La destitución de Lugo fue la consecuencia de una acusación constitucional llevada a cabo por la oposición atrincherada en el congreso, que incluyó al Partido Liberal Radical Auténtico (aliado por conveniencia de Lugo), la que fue consecuencia, a su vez, de un trágico enfrentamiento armado en la hacienda de un ex senador colorado que se saldó con la muerte de una decena de personas, en su mayoría campesinos sin tierra. Este lamentable hecho fue, a su vez, la consecuencia de la arcaica estructura de la propiedad de la tierra en el Paraguay, uno de los países más pobres de América. Concatenación de sucesos que responden a la historia misma del continente.
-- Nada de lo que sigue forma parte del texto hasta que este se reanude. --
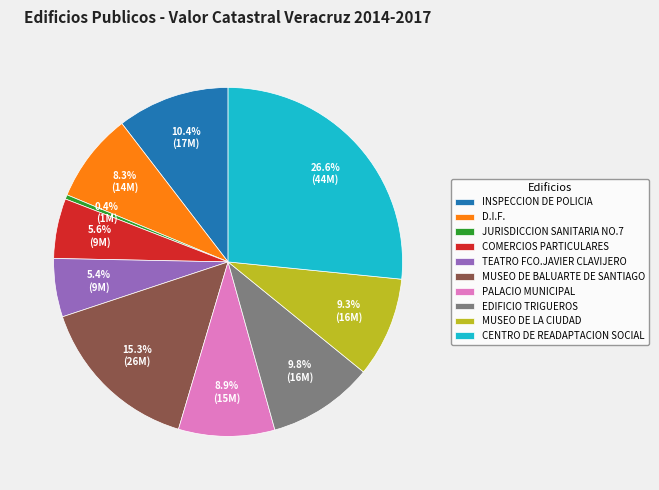

Does any single category account for the majority?

No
La problemática de la tenencia de la tierra revela hasta qué punto las estructuras económicas, sociales y políticas del país carecen de la debida actualización. Desde la caída del dictador Alfredo Stroessner en 1989, Paraguay había vivido una “democracia a medias”, tutelada por el todopoderoso Partido Colorado, al que perteneció el anciano dictador, y que perpetuó su poder (beneficiando a sus poderosos partidarios) por las siguientes dos décadas. Lugo, un ex sacerdote izquierdista quien ya como presidente se hizo famoso por sus deslices románticos, pretendió acabar con el enorme poder de los hacendados paraguayos, sustento del poder colorado, pero también de sus rivales del PLRA, que vieron en el ex sacerdote la oportunidad de sacudirse de sus rivales.
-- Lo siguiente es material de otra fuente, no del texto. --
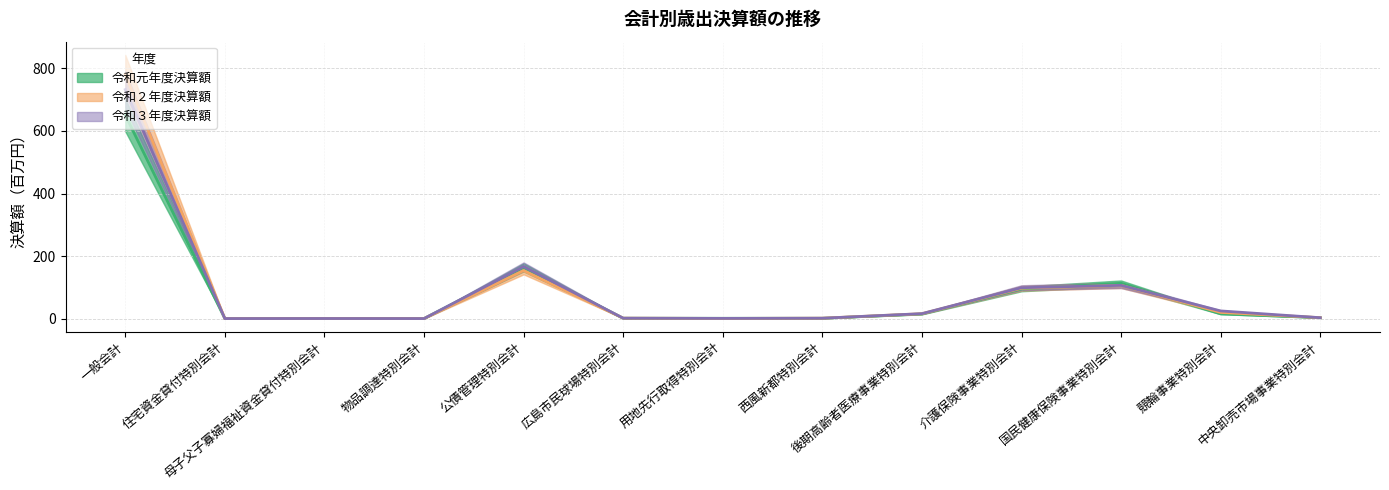

What is the difference between the maximum and minimum values in the 令和元年度決算額 series?

650.9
Lugo, a diferencia de otros líderes políticos del continente, no llegó al poder con una fuerte, consistente y numerosa base de apoyo social y político, pese a lo cual trató honestamente de intentar un cambio serio y profundo del Paraguay, que lo llevara a una modernización en todos sus niveles. Sin embargo, la poderosa clase terrateniente paraguaya no estaba dispuesta a tolerarlo, esperando el primer tropiezo serio del presidente para desbancarlo. La masacre de campesinos fue la excusa perfecta para, acusación constitucional mediante, sacarse de encima a quien había osado poner en duda el poder de los grandes hacendados paraguayos.
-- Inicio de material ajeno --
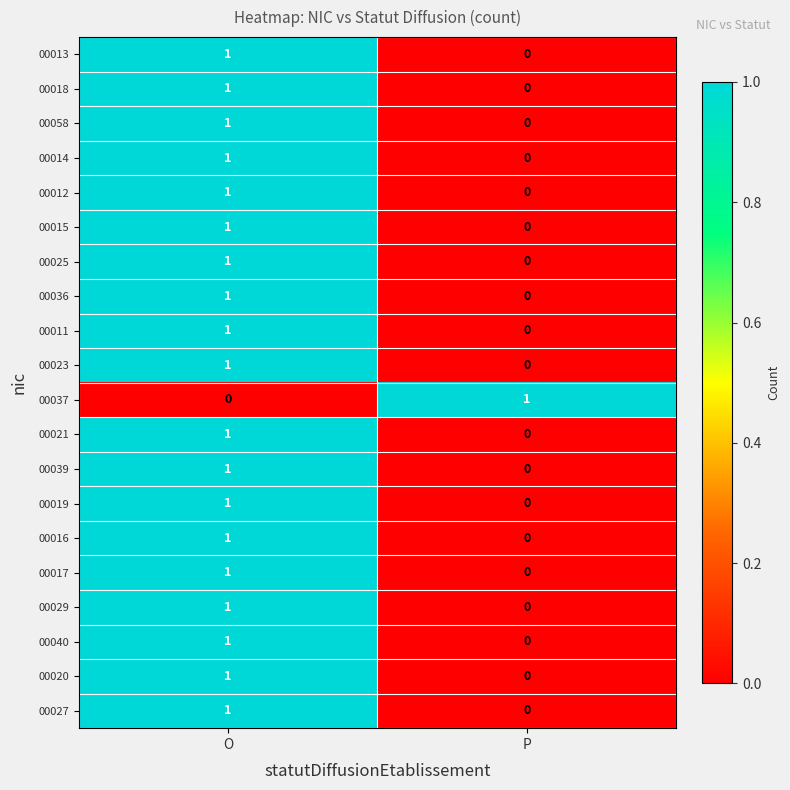

At which label does 00039 reach its minimum?

P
El auge y caída de Fernando Lugo nos hace dudar una vez más hasta qué punto América Latina es un continente donde la institucionalidad democrática tiene real asidero. Honduras, hace tres años, ya había dado las señales de alerta de manera, paradójicamente, menos institucional. Más allá de la legalidad de la destitución del ex mandatario, lo que debe ponernos en guardia es la incapacidad de las élites latinoamericanas de aceptar compartir el poder, de someterse al juego democrático, de aceptar que las sociedades son dinámicas y que las estructuras políticas y económicas piden cambios a gritos.
Lamentablemente, la sombra del Supremo, el espíritu del doctor José Gaspar Rodríguez de Francia, tal vez el dictador más extraño y misterioso de la historia de América, llevado a la inmortalidad gracias a la novela de Augusto Roa Bastos, tiene todavía mucho que decir. No basta con crecimiento económico sin inclusión social, sin legitimidad política y sin una institucionalidad mínimamente consensuada y justa. América deberá seguir esperando.